What the task requires:
Return the text of every entry as a JSON list of strings, with one string per line and any blank lines omitted.

Source material:

- - -

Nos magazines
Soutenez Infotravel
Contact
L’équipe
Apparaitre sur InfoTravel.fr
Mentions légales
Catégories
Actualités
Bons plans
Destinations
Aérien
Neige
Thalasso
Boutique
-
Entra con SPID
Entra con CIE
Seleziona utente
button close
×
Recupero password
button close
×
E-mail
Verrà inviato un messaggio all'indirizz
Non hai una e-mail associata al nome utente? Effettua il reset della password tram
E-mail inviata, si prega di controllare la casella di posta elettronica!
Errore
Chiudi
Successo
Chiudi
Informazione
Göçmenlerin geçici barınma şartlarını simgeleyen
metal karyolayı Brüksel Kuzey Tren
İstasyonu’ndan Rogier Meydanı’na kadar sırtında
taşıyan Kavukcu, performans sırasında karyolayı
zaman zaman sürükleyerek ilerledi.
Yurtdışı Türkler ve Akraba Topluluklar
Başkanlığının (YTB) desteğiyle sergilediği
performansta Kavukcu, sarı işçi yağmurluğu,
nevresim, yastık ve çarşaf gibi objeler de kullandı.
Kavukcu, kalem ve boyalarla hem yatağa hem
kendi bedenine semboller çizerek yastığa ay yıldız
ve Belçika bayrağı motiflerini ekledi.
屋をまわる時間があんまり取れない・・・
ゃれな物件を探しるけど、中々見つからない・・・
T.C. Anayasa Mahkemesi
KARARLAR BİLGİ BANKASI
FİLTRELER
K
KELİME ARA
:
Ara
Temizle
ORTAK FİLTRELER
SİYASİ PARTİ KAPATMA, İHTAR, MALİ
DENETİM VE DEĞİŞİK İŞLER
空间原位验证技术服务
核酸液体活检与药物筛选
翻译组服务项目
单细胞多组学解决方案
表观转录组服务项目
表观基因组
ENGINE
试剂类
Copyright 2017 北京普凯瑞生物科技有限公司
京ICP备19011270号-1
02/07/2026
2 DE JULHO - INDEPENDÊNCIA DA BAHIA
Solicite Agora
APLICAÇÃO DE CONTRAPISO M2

- - -

Task result:
[
  "Nos magazines",
  "Soutenez Infotravel",
  "Contact",
  "L’équipe",
  "Apparaitre sur InfoTravel.fr",
  "Mentions légales",
  "Catégories",
  "Actualités",
  "Bons plans",
  "Destinations",
  "Aérien",
  "Neige",
  "Thalasso",
  "Boutique",
  "-",
  "Entra con SPID",
  "Entra con CIE",
  "Seleziona utente",
  "button close",
  "×",
  "Recupero password",
  "button close",
  "×",
  "E-mail",
  "Verrà inviato un messaggio all'indirizz",
  "Non hai una e-mail associata al nome utente? Effettua il reset della password tram",
  "E-mail inviata, si prega di controllare la casella di posta elettronica!",
  "Errore",
  "Chiudi",
  "Successo",
  "Chiudi",
  "Informazione",
  "Göçmenlerin geçici barınma şartlarını simgeleyen",
  "metal karyolayı Brüksel Kuzey Tren",
  "İstasyonu’ndan Rogier Meydanı’na kadar sırtında",
  "taşıyan Kavukcu, performans sırasında karyolayı",
  "zaman zaman sürükleyerek ilerledi.",
  "Yurtdışı Türkler ve Akraba Topluluklar",
  "Başkanlığının (YTB) desteğiyle sergilediği",
  "performansta Kavukcu, sarı işçi yağmurluğu,",
  "nevresim, yastık ve çarşaf gibi objeler de kullandı.",
  "Kavukcu, kalem ve boyalarla hem yatağa hem",
  "kendi bedenine semboller çizerek yastığa ay yıldız",
  "ve Belçika bayrağı motiflerini ekledi.",
  "屋をまわる時間があんまり取れない・・・",
  "ゃれな物件を探しるけど、中々見つからない・・・",
  "T.C. Anayasa Mahkemesi",
  "KARARLAR BİLGİ BANKASI",
  "FİLTRELER",
  "K",
  "KELİME ARA",
  ":",
  "Ara",
  "Temizle",
  "ORTAK FİLTRELER",
  "SİYASİ PARTİ KAPATMA, İHTAR, MALİ",
  "DENETİM VE DEĞİŞİK İŞLER",
  "空间原位验证技术服务",
  "核酸液体活检与药物筛选",
  "翻译组服务项目",
  "单细胞多组学解决方案",
  "表观转录组服务项目",
  "表观基因组",
  "ENGINE",
  "试剂类",
  "Copyright 2017 北京普凯瑞生物科技有限公司",
  "京ICP备19011270号-1",
  "02/07/2026",
  "2 DE JULHO - INDEPENDÊNCIA DA BAHIA",
  "Solicite Agora",
  "APLICAÇÃO DE CONTRAPISO M2"
]